Plus récemment, cependant, il a été suggéré – de manière controversée et, il faut le dire, par des citations isolées – qu’il y avait des aspects sportifs et de propagande à l’œuvre, et que les Soviétiques craignaient la défaite à Santiago. Cette L’article (d’un auteur inconnu) répète les affirmations du défenseur Evgeny Lovchev, dans lesquelles il insiste sur le fait que si son équipe avait remporté le match aller à Leningrad, les autorités soviétiques auraient alors autorisé l’équipe à se rendre au Chili.

Quelle que soit la vérité, la réponse de la FIFA à la situation est honteuse.
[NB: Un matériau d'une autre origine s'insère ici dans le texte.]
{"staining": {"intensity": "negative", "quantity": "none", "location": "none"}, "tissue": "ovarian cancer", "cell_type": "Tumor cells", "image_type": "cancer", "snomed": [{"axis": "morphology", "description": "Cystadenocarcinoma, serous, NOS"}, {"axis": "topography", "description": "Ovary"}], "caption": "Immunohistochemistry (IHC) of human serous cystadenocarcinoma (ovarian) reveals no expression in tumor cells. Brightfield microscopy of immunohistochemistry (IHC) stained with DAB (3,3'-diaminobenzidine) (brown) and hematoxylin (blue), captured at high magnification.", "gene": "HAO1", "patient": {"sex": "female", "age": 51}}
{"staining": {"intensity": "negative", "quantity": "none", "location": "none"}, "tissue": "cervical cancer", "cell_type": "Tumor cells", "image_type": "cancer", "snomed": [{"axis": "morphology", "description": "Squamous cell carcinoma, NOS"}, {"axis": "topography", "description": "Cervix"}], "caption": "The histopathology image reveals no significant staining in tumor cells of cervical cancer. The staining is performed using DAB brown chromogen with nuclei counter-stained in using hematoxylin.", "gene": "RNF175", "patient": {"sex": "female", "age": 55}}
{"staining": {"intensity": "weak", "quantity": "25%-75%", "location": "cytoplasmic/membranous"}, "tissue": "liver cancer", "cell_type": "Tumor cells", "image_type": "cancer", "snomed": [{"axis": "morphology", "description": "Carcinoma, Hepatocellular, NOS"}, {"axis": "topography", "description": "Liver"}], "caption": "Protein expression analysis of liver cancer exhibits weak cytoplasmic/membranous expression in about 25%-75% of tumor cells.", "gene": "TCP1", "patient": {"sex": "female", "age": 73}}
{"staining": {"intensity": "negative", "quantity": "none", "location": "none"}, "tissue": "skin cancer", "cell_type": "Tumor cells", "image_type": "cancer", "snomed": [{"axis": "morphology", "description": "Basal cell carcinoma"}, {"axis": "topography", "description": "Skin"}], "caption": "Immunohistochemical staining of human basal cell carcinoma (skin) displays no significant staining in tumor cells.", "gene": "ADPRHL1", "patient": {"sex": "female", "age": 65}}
Sur les instructions de Stanley Rous et de sa capacité inégalée à trouver le mauvais côté de l’histoire, une délégation a été envoyée à Santiago pour enquêter sur le stade et – bien qu’il n’y ait aucune preuve ou suggestion que l’organisation était complice – ils ont avalé les mensonges de la junte. Bien qu’ils aient visité le terrain avec des prisonniers toujours à l’intérieur, ils n’ont trouvé aucune raison de déplacer le jeu.

En fait, la déclaration qu’ils ont publiée est pleine de naïveté stupéfiante et conclut que les prisonniers n’étaient «pas des prisonniers, mais seulement des détenus dont l’identité devait être établie». La délégation a observé le «parfait état» de l’herbe et des «détenus dans les vestiaires et autres pièces». Il a également remarqué “100 personnes attendant des nouvelles de leurs proches” à l’extérieur.

En 1973, la Seconde Guerre mondiale était terminée depuis moins de trente ans; personne n’aurait dû être pressé d’accepter des vérités illusoires ou de jouer stupidement à l’existence d’un camp de concentration.

Selon Goldblatt, Rous lui-même a été contacté par la FA d’Allemagne de l’Est, qui s’est déclarée prête à organiser le match – avec une ironie sans doute involontaire mais horrible – à Dachau. Mais la FIFA rejetterait la proposition, choisissant à la place de citer son règlement aux Soviétiques et de donner aux Chiliens le libre passage pour la Coupe du monde de 1974.